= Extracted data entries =

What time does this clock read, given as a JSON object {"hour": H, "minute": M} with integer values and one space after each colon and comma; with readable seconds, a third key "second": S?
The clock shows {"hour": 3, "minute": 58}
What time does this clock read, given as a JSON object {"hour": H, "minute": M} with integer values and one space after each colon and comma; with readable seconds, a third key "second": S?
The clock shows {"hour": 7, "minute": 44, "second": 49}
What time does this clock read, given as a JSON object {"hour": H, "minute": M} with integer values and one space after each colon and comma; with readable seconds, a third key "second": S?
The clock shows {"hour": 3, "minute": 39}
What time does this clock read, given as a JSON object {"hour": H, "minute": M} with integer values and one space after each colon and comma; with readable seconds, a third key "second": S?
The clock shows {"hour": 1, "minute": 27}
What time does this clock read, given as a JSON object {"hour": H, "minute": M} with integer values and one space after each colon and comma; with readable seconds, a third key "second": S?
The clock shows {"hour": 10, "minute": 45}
...
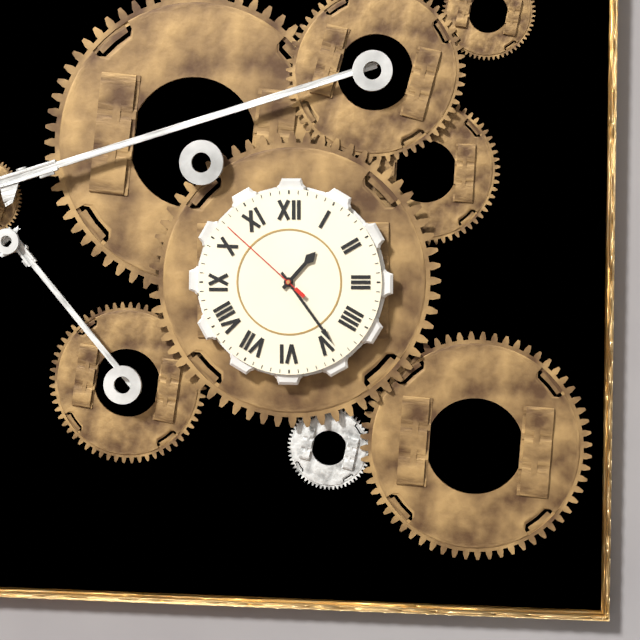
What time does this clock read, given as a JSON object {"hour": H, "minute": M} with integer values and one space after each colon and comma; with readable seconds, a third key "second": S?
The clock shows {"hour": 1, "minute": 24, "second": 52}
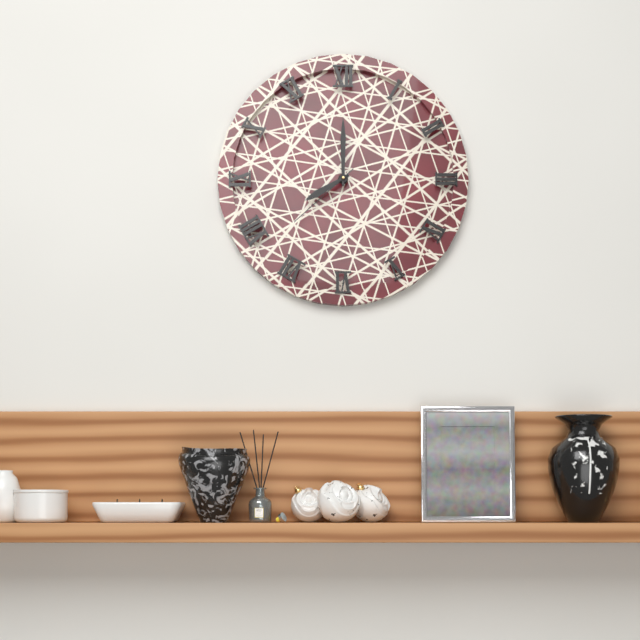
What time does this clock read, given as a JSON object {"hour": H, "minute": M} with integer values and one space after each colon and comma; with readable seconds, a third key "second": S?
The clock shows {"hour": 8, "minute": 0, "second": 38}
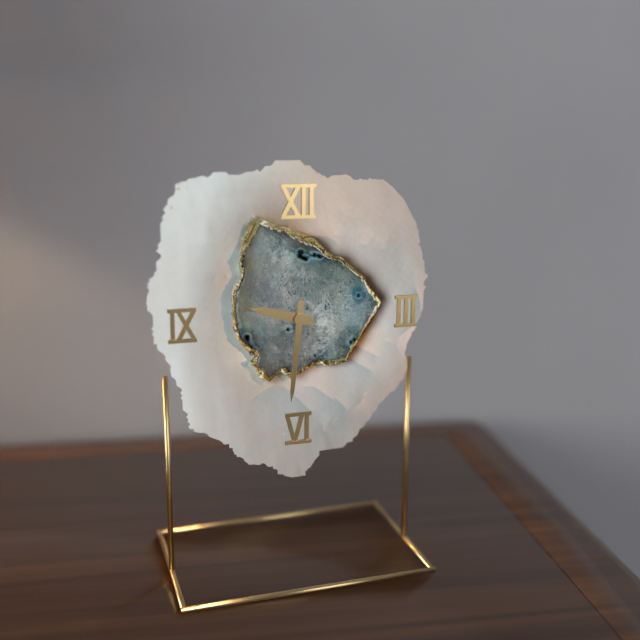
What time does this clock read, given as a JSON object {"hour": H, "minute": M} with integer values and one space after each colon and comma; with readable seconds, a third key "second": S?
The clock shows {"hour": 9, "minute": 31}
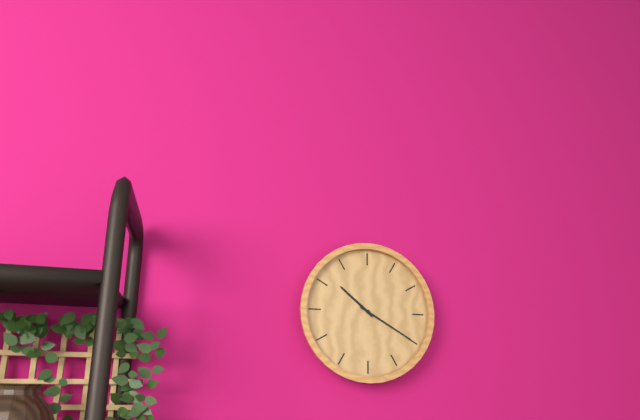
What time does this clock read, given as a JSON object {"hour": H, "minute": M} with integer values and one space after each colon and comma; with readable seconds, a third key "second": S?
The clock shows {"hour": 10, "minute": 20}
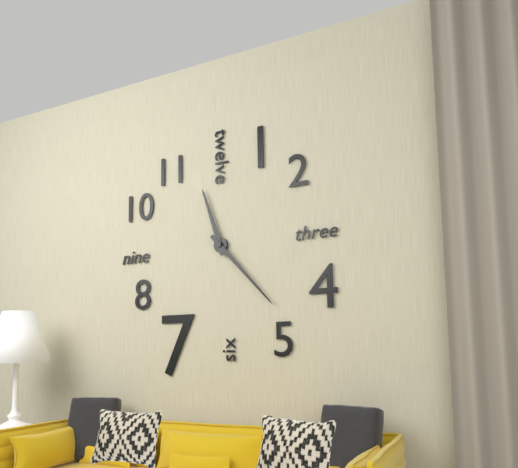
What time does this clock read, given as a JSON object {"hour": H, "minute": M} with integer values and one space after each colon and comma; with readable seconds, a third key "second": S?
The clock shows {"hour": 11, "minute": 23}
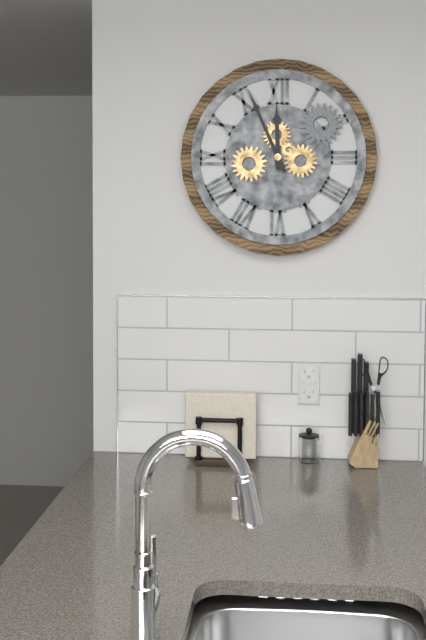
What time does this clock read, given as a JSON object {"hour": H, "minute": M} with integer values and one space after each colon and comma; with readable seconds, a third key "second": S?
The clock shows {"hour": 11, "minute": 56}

= WHAT YOU WILL DO =
Pull out each line in the rows above that contains the word "shows", and list those lines.

= RESULT FOR THIS TASK =
The clock shows {"hour": 3, "minute": 58}
The clock shows {"hour": 7, "minute": 44, "second": 49}
The clock shows {"hour": 3, "minute": 39}
The clock shows {"hour": 1, "minute": 27}
The clock shows {"hour": 10, "minute": 45}
The clock shows {"hour": 1, "minute": 24, "second": 52}
The clock shows {"hour": 8, "minute": 0, "second": 38}
The clock shows {"hour": 9, "minute": 31}
The clock shows {"hour": 10, "minute": 20}
The clock shows {"hour": 11, "minute": 23}
The clock shows {"hour": 11, "minute": 56}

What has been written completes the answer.